Among the records below, find the lines with the word "connection" and copy them.

▽

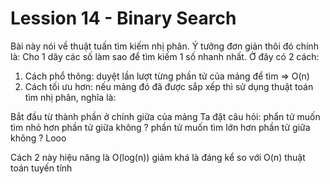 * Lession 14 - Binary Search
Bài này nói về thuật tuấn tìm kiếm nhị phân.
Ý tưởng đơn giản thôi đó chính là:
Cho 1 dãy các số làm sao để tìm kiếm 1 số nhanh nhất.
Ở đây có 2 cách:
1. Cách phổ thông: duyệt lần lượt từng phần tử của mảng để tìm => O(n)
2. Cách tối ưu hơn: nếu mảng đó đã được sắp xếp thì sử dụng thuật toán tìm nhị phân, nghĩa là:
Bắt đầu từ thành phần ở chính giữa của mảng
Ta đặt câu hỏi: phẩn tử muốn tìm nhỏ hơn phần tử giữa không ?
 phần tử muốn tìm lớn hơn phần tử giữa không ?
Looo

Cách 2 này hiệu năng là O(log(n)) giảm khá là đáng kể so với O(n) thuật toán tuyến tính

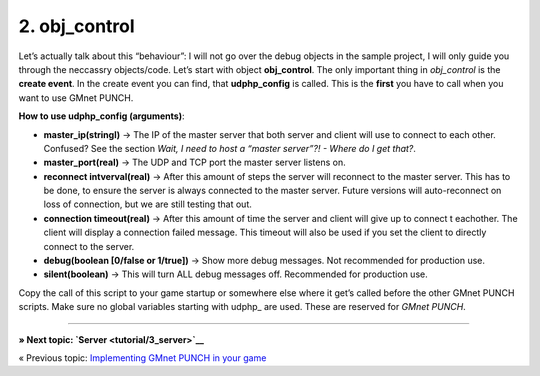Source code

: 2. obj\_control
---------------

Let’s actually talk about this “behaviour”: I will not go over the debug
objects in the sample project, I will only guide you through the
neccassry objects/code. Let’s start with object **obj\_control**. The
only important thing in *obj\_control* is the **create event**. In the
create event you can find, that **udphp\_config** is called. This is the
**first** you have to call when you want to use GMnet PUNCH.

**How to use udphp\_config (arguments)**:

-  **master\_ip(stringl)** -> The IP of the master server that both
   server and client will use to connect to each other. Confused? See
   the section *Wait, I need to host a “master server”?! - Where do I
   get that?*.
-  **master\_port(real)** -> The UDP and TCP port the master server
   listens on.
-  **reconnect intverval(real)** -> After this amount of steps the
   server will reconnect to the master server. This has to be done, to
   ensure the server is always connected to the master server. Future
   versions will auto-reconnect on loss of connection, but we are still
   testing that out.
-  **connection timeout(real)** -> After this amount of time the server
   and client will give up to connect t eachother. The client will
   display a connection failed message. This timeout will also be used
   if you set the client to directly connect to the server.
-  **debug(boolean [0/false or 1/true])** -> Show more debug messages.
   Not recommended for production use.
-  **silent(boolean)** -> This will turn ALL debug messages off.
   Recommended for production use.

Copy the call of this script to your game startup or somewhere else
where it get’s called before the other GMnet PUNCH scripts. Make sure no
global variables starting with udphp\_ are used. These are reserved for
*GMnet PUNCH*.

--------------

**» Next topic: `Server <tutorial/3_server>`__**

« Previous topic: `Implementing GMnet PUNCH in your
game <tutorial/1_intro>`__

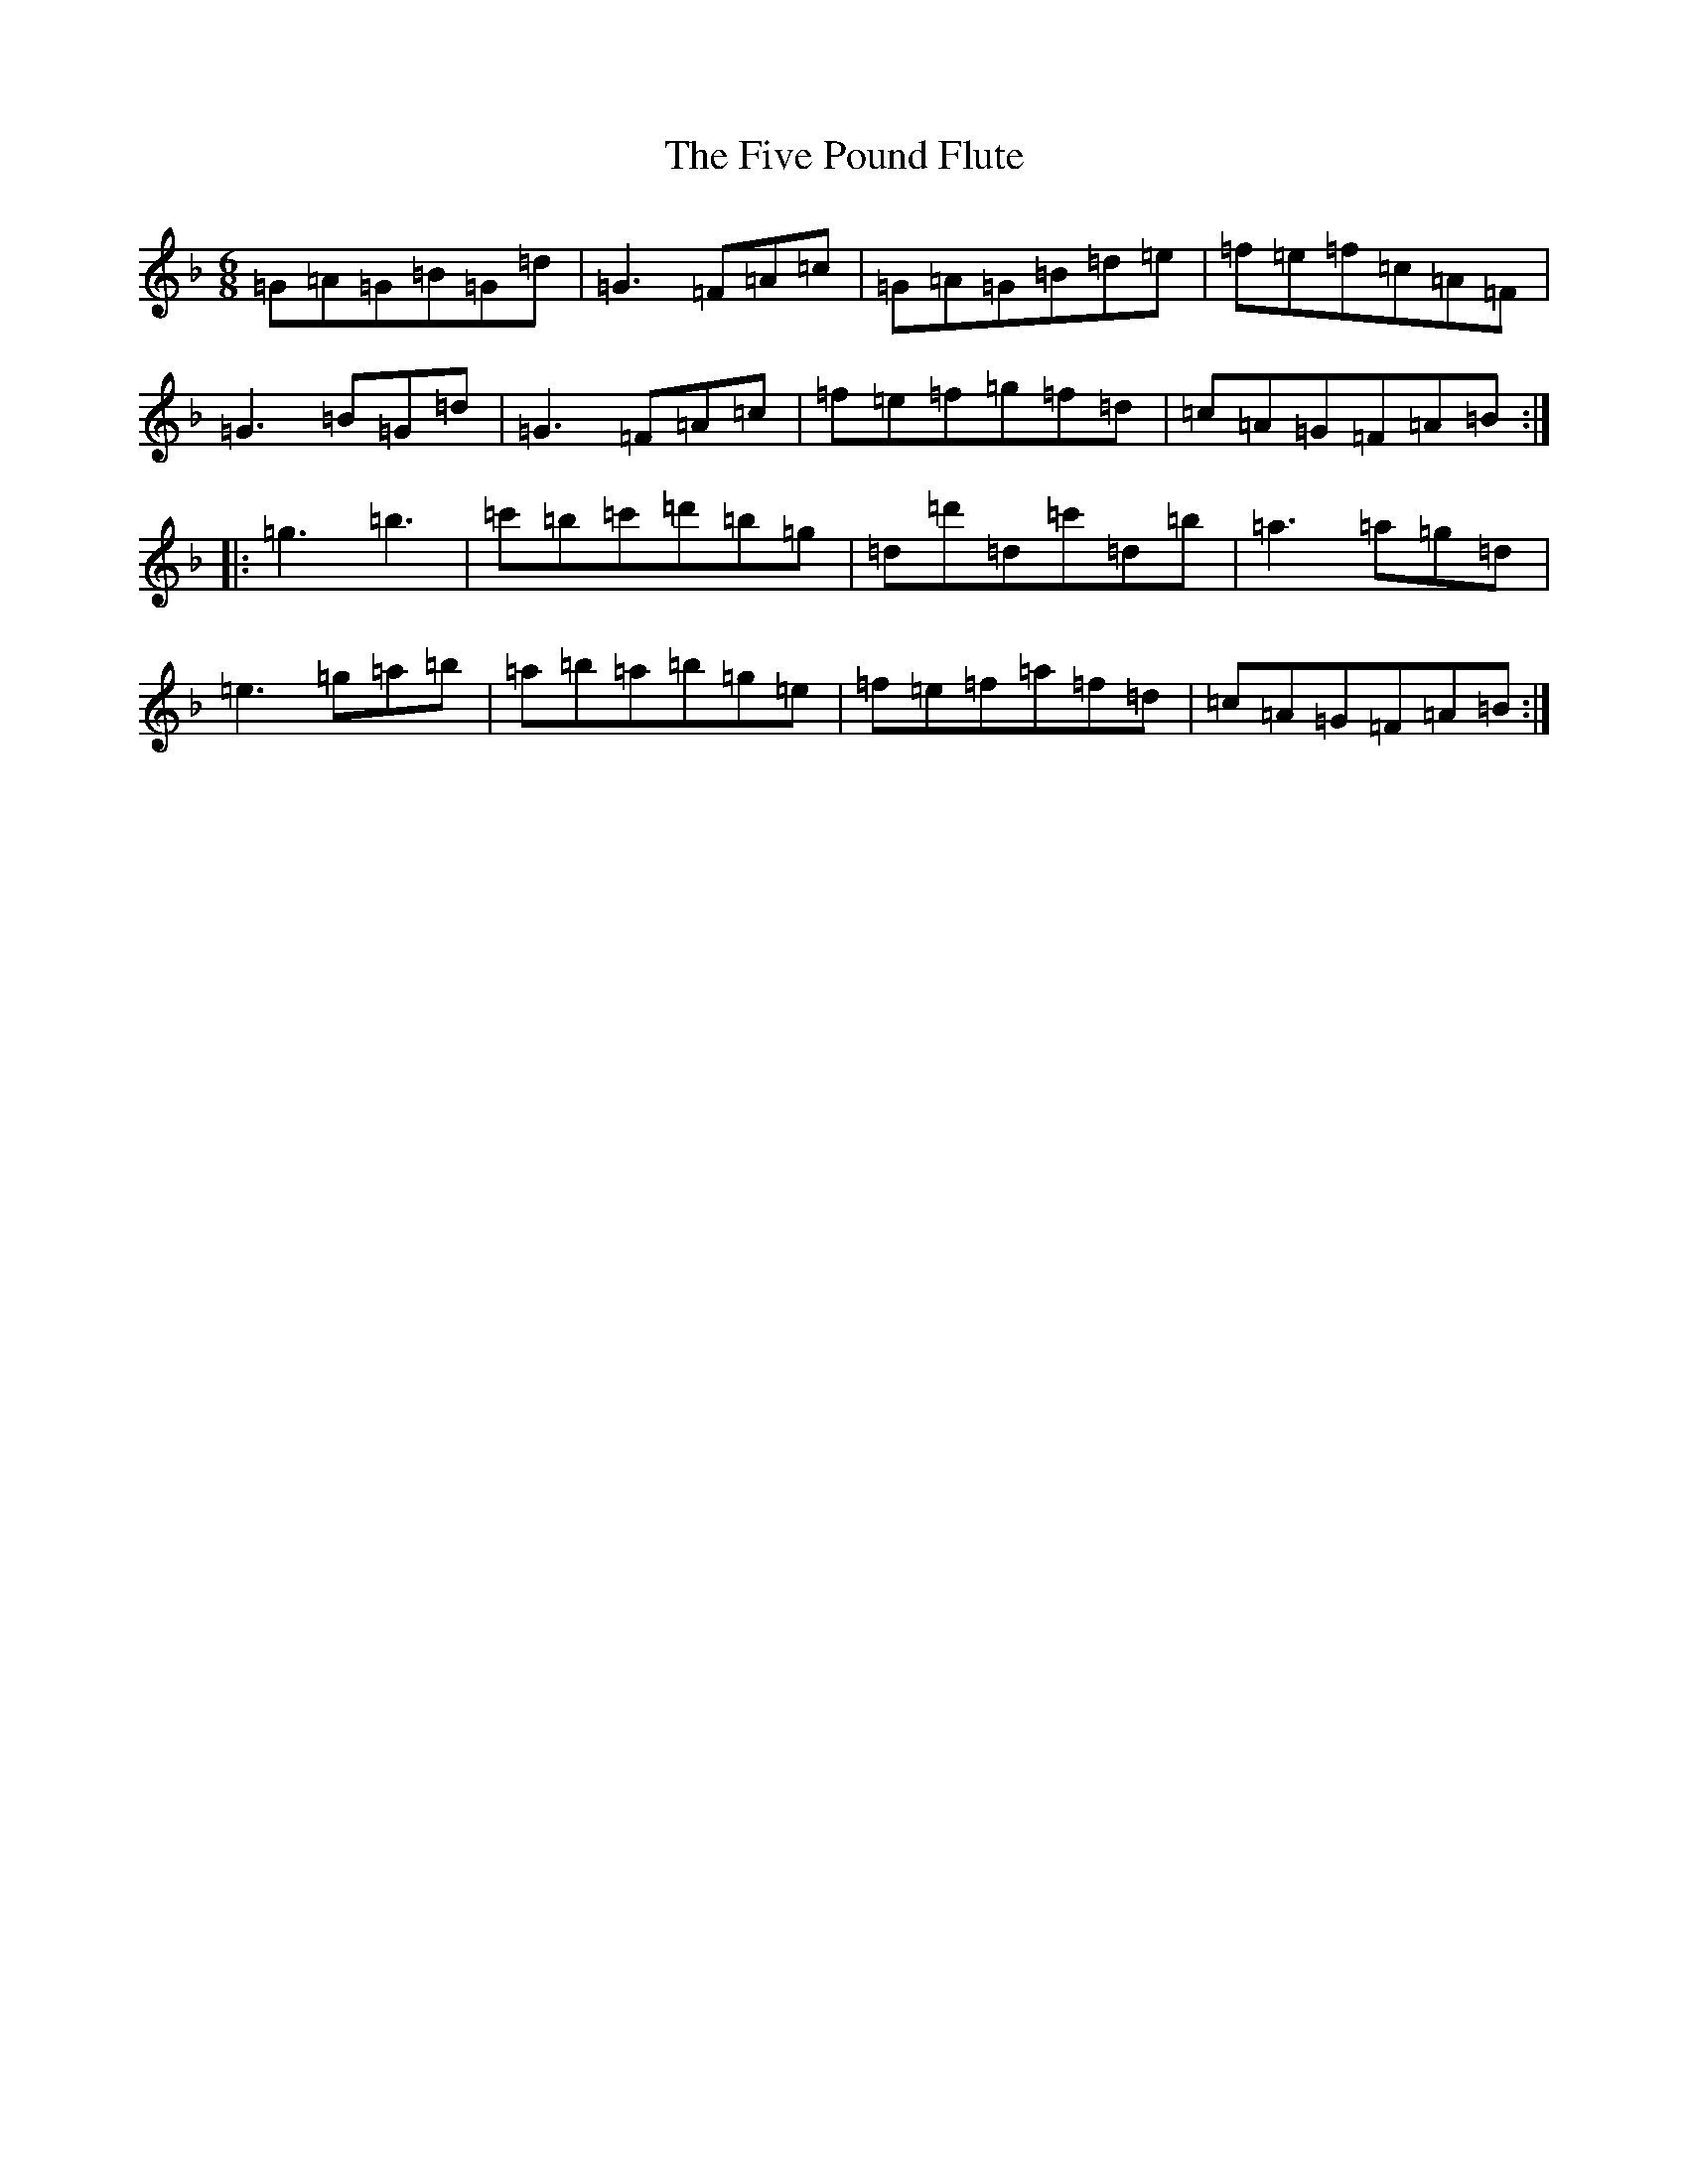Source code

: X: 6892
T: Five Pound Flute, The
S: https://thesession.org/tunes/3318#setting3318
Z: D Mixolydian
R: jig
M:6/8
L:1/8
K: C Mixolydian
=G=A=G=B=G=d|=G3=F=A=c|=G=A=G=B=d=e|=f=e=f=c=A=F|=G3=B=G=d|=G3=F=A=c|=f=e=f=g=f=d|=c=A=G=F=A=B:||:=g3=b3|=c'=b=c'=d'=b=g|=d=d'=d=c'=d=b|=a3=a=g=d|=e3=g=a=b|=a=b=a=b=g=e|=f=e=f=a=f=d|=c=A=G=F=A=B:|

△

→ **Exercise output**
   versions will auto-reconnect on loss of connection, but we are still
-  **connection timeout(real)** -> After this amount of time the server
   display a connection failed message. This timeout will also be used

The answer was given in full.